1. always finish your plate(s)
2. dont let food go to waste
3. dont let yourself go hungry (aka. eat before you get hungry)


These were the easiest of all rules to embrace as a kid, easier than do your homework, don't watch TV, don't draw on the walls, etc.  


following these simple rules ensured that i was praised and noted by my parents. and it really worked well for my parents - they never had to deal with dinner time tantrums, like with my sister to eat her food.  i was the example to follow for all my cousins.  and none of my mom's hard grueling work over the kitchen went to waste.  their hard earned monies never went to a waste. and i never looked malnourished, so that meant they had fed me well, which translated into they are great parents.  and the bonus: i was a "good girl". 
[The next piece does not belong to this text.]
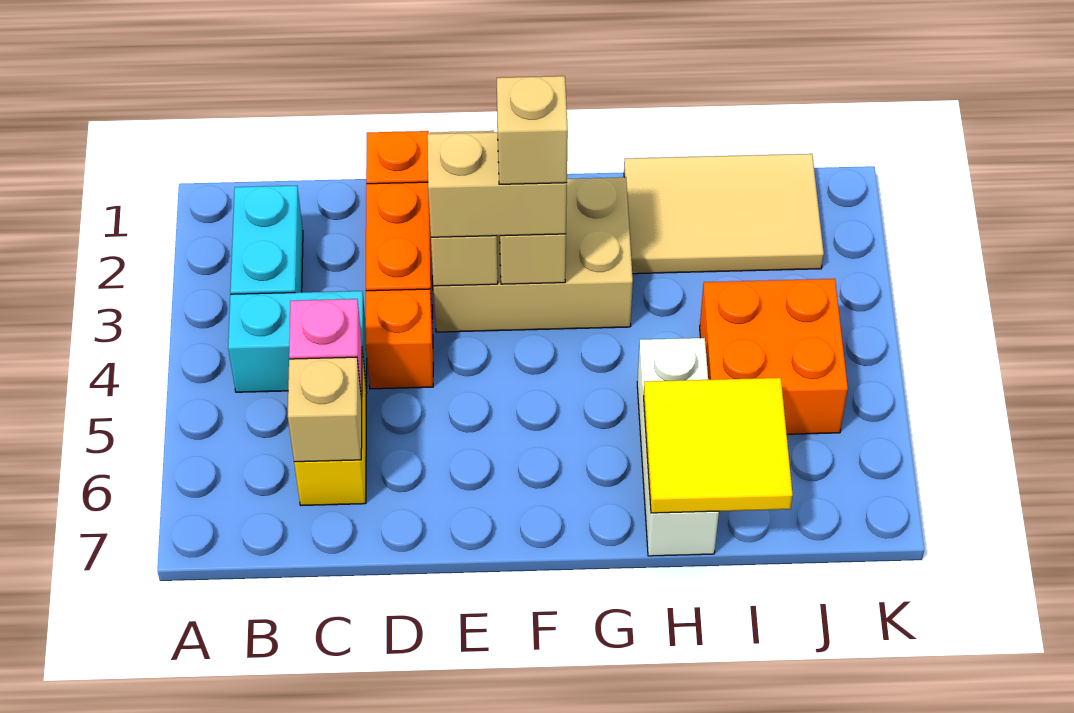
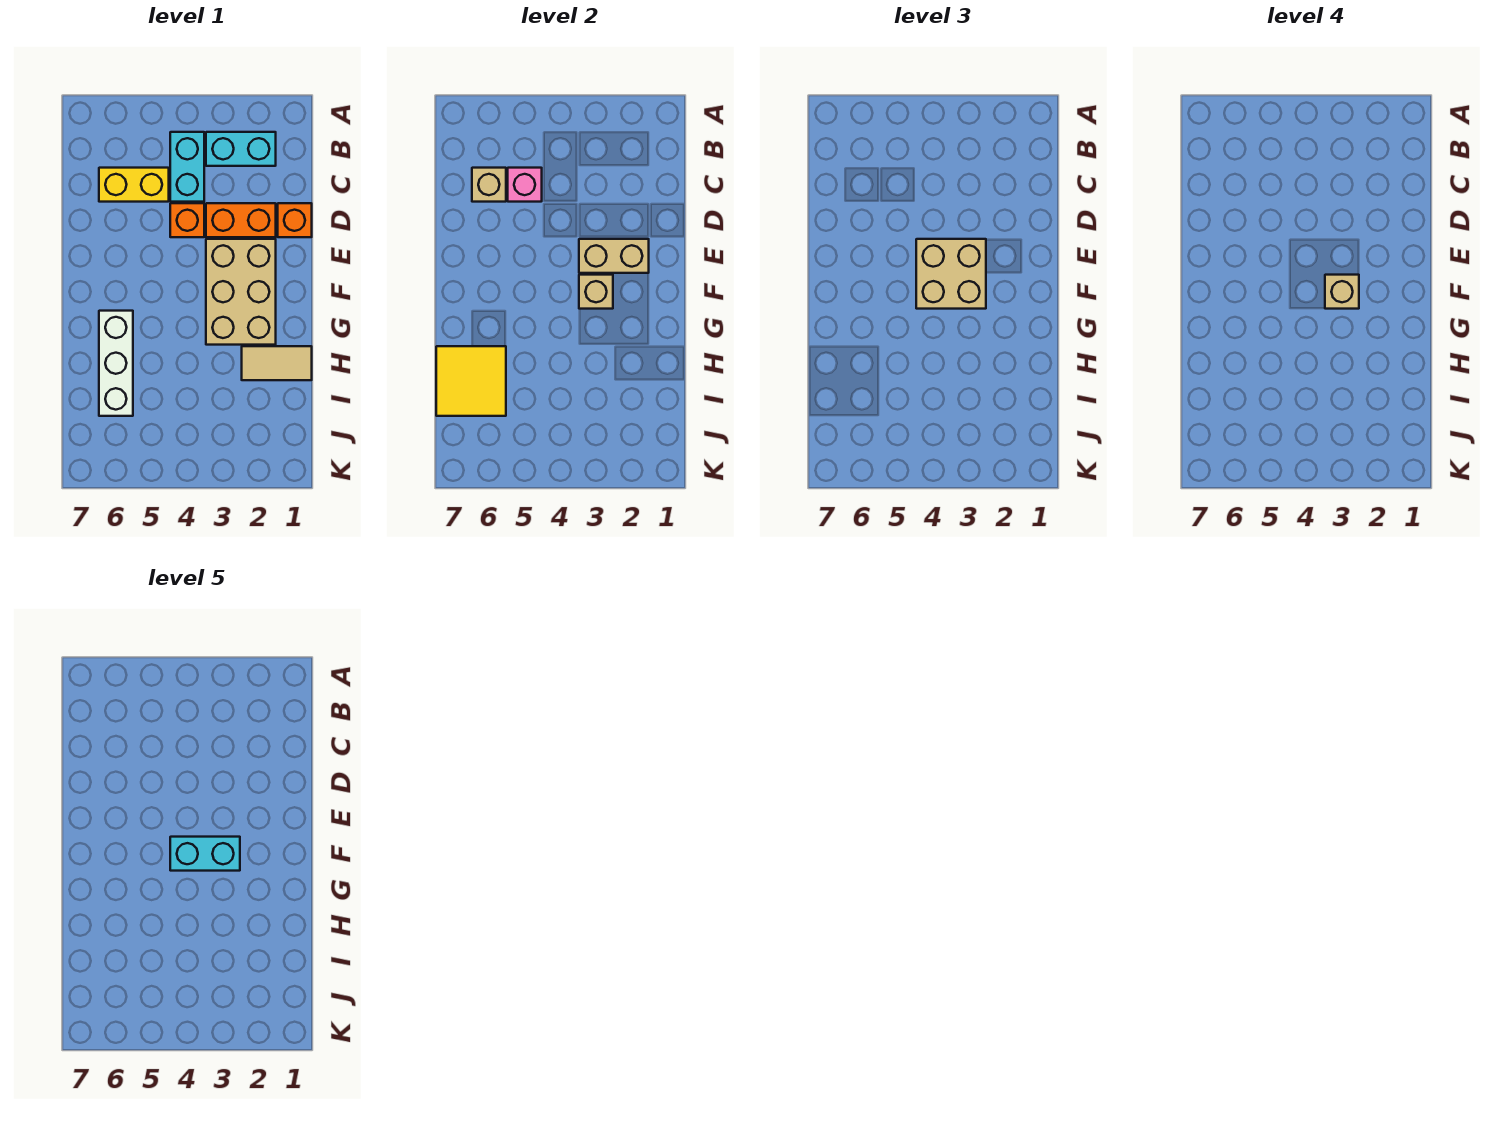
tan brick E3:F3 level 3 -> tan brick E3:F4 level 3
none -> cyan brick F3:F4 level 5
tan tile H1:J2 level 1 -> tan tile H1:H2 level 1
white brick H5:H7 level 1 -> white brick G6:I6 level 1
orange brick I4:J5 level 1 -> none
and flash forward a few years and 100s of pounds and diets later, these are the rules that I am having the hardest time letting go of.  i am getting better, but then it's so easy to slip back to what has been ingrained in me for the last 25 years.  i always have a hard time not finishing the plate, throwing food, and i always seem to be in a race with hunger -- with no need to say that i never lose.   


i thought about this yesterday when i saw the marble chocolate cake in the fridge around dinner time - it was yummy and extra choclatey and i realized that if i didnt eat it, it would go to waste.


what!?!? 


or more importantly, so what?


i needed to let it go to waste because the last thing that i needed was cake.  considering i had an everything bagel with crazy amounts of cream cheese for breakfast and a Big Mac (without Meat) for lunch WITH fries on the side.


Did i really need a slice of cake? apparently I DID - two big slices of them.  


and to make matters worse i had the same cake for breakfast this morning. there was a minor victory however: this time i had one slice & i left one slice, the very last piece. i left that last piece in the fridge even though every cell in my body wanted to devour it.  maybe it will be wasted or consumed by another family member, but not me. it looks like i am a "good girl" after all.